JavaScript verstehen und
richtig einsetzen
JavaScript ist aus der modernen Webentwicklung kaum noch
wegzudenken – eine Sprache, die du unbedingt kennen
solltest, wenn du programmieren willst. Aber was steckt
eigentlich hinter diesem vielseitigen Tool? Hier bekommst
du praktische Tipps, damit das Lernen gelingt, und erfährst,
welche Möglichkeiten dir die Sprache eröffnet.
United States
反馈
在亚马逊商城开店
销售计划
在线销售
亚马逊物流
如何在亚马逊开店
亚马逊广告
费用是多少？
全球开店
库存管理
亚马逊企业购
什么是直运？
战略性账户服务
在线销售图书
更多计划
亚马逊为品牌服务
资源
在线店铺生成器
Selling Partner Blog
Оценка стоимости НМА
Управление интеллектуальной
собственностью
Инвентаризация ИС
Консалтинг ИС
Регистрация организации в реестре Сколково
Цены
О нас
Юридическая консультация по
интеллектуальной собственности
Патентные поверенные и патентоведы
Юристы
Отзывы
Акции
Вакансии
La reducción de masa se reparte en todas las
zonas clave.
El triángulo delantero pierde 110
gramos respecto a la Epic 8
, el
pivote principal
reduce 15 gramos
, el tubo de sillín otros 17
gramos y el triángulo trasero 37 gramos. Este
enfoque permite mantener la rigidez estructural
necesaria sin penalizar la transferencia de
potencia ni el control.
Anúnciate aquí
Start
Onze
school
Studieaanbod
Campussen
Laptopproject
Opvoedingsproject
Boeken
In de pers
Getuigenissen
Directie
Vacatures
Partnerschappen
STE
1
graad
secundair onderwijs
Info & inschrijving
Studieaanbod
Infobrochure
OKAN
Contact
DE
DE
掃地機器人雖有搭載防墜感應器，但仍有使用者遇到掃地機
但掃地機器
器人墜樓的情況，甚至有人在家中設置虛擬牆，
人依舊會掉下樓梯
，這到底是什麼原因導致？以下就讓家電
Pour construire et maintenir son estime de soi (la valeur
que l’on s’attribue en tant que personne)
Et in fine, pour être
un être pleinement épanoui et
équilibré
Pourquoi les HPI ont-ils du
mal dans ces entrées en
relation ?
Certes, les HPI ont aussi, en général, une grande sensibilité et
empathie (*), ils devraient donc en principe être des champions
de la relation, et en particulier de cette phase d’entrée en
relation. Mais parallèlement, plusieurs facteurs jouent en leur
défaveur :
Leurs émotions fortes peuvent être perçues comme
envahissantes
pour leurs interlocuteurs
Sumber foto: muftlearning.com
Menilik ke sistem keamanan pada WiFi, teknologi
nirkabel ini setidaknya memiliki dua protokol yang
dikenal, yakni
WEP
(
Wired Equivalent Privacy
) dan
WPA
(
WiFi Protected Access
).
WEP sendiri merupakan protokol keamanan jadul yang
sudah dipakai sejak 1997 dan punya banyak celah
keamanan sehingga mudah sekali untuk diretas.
______________________________
Once you have read the listing, copy it out exactly.

## Response box:
JavaScript verstehen und
richtig einsetzen
JavaScript ist aus der modernen Webentwicklung kaum noch
wegzudenken – eine Sprache, die du unbedingt kennen
solltest, wenn du programmieren willst. Aber was steckt
eigentlich hinter diesem vielseitigen Tool? Hier bekommst
du praktische Tipps, damit das Lernen gelingt, und erfährst,
welche Möglichkeiten dir die Sprache eröffnet.
United States
反馈
在亚马逊商城开店
销售计划
在线销售
亚马逊物流
如何在亚马逊开店
亚马逊广告
费用是多少？
全球开店
库存管理
亚马逊企业购
什么是直运？
战略性账户服务
在线销售图书
更多计划
亚马逊为品牌服务
资源
在线店铺生成器
Selling Partner Blog
Оценка стоимости НМА
Управление интеллектуальной
собственностью
Инвентаризация ИС
Консалтинг ИС
Регистрация организации в реестре Сколково
Цены
О нас
Юридическая консультация по
интеллектуальной собственности
Патентные поверенные и патентоведы
Юристы
Отзывы
Акции
Вакансии
La reducción de masa se reparte en todas las
zonas clave.
El triángulo delantero pierde 110
gramos respecto a la Epic 8
, el
pivote principal
reduce 15 gramos
, el tubo de sillín otros 17
gramos y el triángulo trasero 37 gramos. Este
enfoque permite mantener la rigidez estructural
necesaria sin penalizar la transferencia de
potencia ni el control.
Anúnciate aquí
Start
Onze
school
Studieaanbod
Campussen
Laptopproject
Opvoedingsproject
Boeken
In de pers
Getuigenissen
Directie
Vacatures
Partnerschappen
STE
1
graad
secundair onderwijs
Info & inschrijving
Studieaanbod
Infobrochure
OKAN
Contact
DE
DE
掃地機器人雖有搭載防墜感應器，但仍有使用者遇到掃地機
但掃地機器
器人墜樓的情況，甚至有人在家中設置虛擬牆，
人依舊會掉下樓梯
，這到底是什麼原因導致？以下就讓家電
Pour construire et maintenir son estime de soi (la valeur
que l’on s’attribue en tant que personne)
Et in fine, pour être
un être pleinement épanoui et
équilibré
Pourquoi les HPI ont-ils du
mal dans ces entrées en
relation ?
Certes, les HPI ont aussi, en général, une grande sensibilité et
empathie (*), ils devraient donc en principe être des champions
de la relation, et en particulier de cette phase d’entrée en
relation. Mais parallèlement, plusieurs facteurs jouent en leur
défaveur :
Leurs émotions fortes peuvent être perçues comme
envahissantes
pour leurs interlocuteurs
Sumber foto: muftlearning.com
Menilik ke sistem keamanan pada WiFi, teknologi
nirkabel ini setidaknya memiliki dua protokol yang
dikenal, yakni
WEP
(
Wired Equivalent Privacy
) dan
WPA
(
WiFi Protected Access
).
WEP sendiri merupakan protokol keamanan jadul yang
sudah dipakai sejak 1997 dan punya banyak celah
keamanan sehingga mudah sekali untuk diretas.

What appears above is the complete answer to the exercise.